1.自社の女性の活躍状況の把握・課題分析
 採用や管理職の女性比率、勤続年数の
 男女差、労働時間の状況を把握。
2.行動計画の策定・届出
 計画期間、数値目標、取組内容、実施時
 期を行動計画に記載し、都道府県労働局に
 届出、労働者への周知、外部への公表を行う。
3.情報公表
 採用、継続就業・働き方改革等の省令で定める情報公表項目の中から1つ以上を、厚生労働省が
 運営するサイトや自社のホームページ等に公表。

社会保険分野での法改正(平成28年4月1日より)

1.健康保険の標準報酬月額・標準賞与額の上限引き上げ
 現在、全47等級(上限121万円、下限5.8万円)である標準報酬月額が、全50等級(上限139万円、下限5.8万円)に引き上げられます。また、標準賞与額も年間上限が540万円から573万円に引き上げられます。
2.傷病手当金と出産手当金の日額計算方法の見直し
 傷病手当金・出産手当金の支給額決定のため参照される標準報酬月額が、直前の標準報酬月額から直近の継続した12か月間の平均へ変更されます。
 さらに、平成28年10月より社会保険加入者の範囲が、週の所定労働時間が20時間以上等の要件を満たす短時間労働者にも拡大されます。この措置は、労働者数が500人以下の企業については、当面の間猶予されます。

雇用保険分野での法改正案について

 厚生労働省は、平成28年1月29日に雇用保険法等の一部を改正する法律案を国会に提出しました。国会での審議スケジュールは未定(平成28年2月19日現在)ですが、改正法の成立による主な制度変更は以下の通りです。
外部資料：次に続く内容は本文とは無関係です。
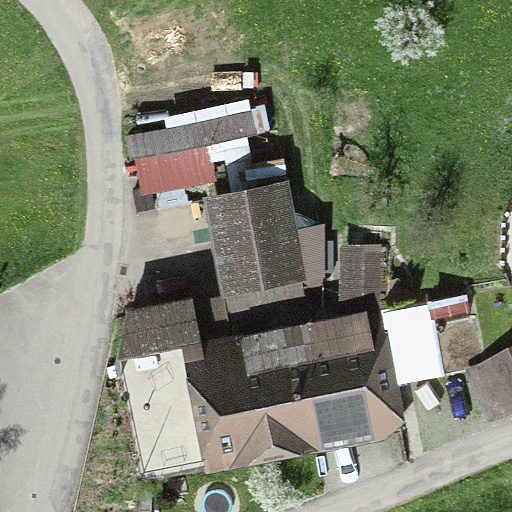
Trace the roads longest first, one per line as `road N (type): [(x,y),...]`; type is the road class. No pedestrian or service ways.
road 1 (unclassified): [(43,511),(99,341),(110,133),(103,86),(53,0)]
road 2 (unclassified): [(323,511),(511,441)]
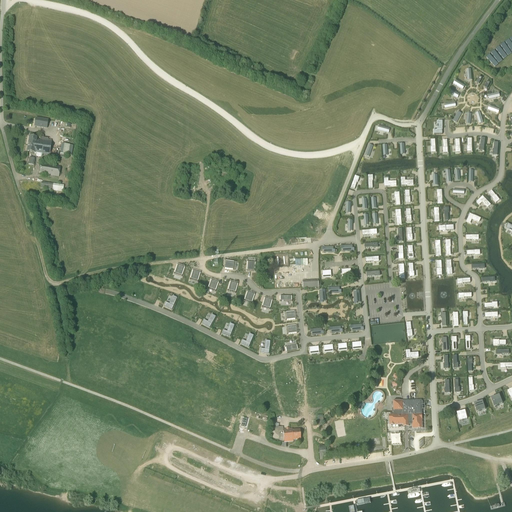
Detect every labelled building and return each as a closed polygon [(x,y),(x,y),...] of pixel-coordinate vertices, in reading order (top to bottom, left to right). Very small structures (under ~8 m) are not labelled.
[(455,81),(453,84),(462,90),(464,86),(455,81)] [(450,90),(448,94),(457,98),(459,95),(450,90)] [(457,112),(453,121),(456,123),(461,114),(457,112)] [(48,120),(36,118),(34,127),(47,129),(48,120)] [(438,130),(434,130),(434,135),(442,135),(442,122),(438,123),(438,126),(437,126),(437,128),(438,128),(438,130)] [(42,148),(41,154),(49,155),(51,142),(36,140),(37,137),(29,136),(28,145),(42,148)] [(27,152),(41,154),(42,148),(28,145),(27,152)] [(59,177),(60,167),(41,163),(39,174),(59,177)] [(355,177),(351,188),(354,190),(357,183),(359,178),(355,177)] [(384,179),(384,187),(396,187),(396,182),(392,182),(388,182),(388,179),(388,177),(384,178),(384,179)] [(405,178),(401,178),(401,186),(413,186),(413,181),(405,181),(405,178)] [(63,192),(64,185),(42,182),(41,189),(63,192)] [(491,191),(488,193),(495,203),(499,200),(497,198),(496,196),(495,196),(491,191)] [(483,197),(476,202),(479,206),(482,203),(484,204),(484,205),(485,206),(488,208),(491,205),(483,197)] [(470,214),(466,222),(470,224),(472,220),(474,221),(476,222),(476,221),(479,223),(480,219),(470,214)] [(234,262),(226,261),(225,269),(233,270),(234,262)] [(255,263),(247,262),(246,270),(255,271),(255,263)] [(185,268),(177,265),(174,273),(182,276),(185,268)] [(200,273),(192,271),(190,279),(198,281),(200,273)] [(266,277),(262,277),(263,281),(266,281),(271,280),(270,272),(265,272),(266,277)] [(211,280),(208,288),(216,291),(218,283),(211,280)] [(230,282),(227,290),(235,292),(238,285),(230,282)] [(99,292),(105,291),(105,289),(110,289),(109,284),(103,284),(104,286),(99,287),(99,292)] [(247,292),(244,300),(252,303),(254,295),(247,292)] [(165,303),(164,307),(172,310),(177,299),(172,297),(169,304),(165,303)] [(264,299),(262,306),(270,309),(272,301),(264,299)] [(294,312),(286,313),(287,320),(295,320),(294,312)] [(202,324),(209,328),(215,317),(211,315),(207,322),(204,320),(202,324)] [(222,334),(230,337),(234,326),(230,324),(227,332),(223,330),(222,334)] [(295,326),(287,326),(288,334),(296,334),(295,326)] [(89,333),(93,333),(93,329),(84,329),(84,338),(89,338),(89,333)] [(249,334),(246,342),(242,340),(240,344),(248,348),(253,336),(249,334)] [(265,341),(264,349),(260,349),(260,353),(268,354),(270,342),(265,341)] [(90,347),(86,360),(90,362),(95,348),(90,347)] [(410,350),(406,351),(406,359),(418,358),(418,353),(415,354),(414,353),(413,353),(413,354),(410,354),(410,350)] [(107,352),(103,366),(108,367),(112,354),(107,352)] [(126,359),(122,372),(127,374),(131,361),(126,359)] [(143,365),(139,378),(143,380),(148,367),(143,365)] [(283,368),(284,378),(291,378),(291,371),(287,372),(287,366),(281,367),(281,368),(283,368)] [(161,372),(156,386),(161,387),(165,374),(161,372)] [(176,380),(172,393),(176,395),(181,382),(176,380)] [(193,389),(188,402),(193,403),(197,390),(193,389)] [(503,394),(495,396),(497,405),(506,403),(503,394)] [(209,395),(204,408),(209,410),(214,397),(209,395)] [(485,400),(476,402),(478,411),(487,409),(485,400)] [(394,415),(389,415),(390,425),(402,424),(408,424),(412,424),(413,428),(422,428),(421,401),(394,402),(394,415)] [(227,403),(222,416),(227,418),(231,405),(227,403)] [(465,411),(457,413),(459,422),(462,421),(463,421),(467,420),(465,411)] [(283,430),(283,431),(284,442),(293,441),(293,440),(300,439),(300,430),(292,430),(292,429),(283,430)] [(468,465),(464,469),(468,474),(473,470),(468,465)] [(252,485),(249,483),(243,489),(246,492),(252,485)]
1.失業等給付に係る雇用保険料の引き下げ。(現行10/1000⇒8/1000)
 【平成28年4月1日施行】
2.介護休業給付の給付率引き上げ。(賃金の40%⇒67%)
 【平成28年8月1日施行】
3.育児休業の申出ができる有期労働契約者の要件(1歳までの継続雇用等)の緩和。
 【平成29年1月1日施行】
4.65歳以降に新たに雇用される者を雇用保険の適用対象とする。
 【平成29年1月1日施行】
5.失業等給付の受給者が、早期に再就職した際に支給される再就職給付の引き上げ。
 【平成29年1月1日施行】

 改正内容は多岐に渡りますが、雇用保険料率の変更等、給与計算に影響する改正には注意が
必要です。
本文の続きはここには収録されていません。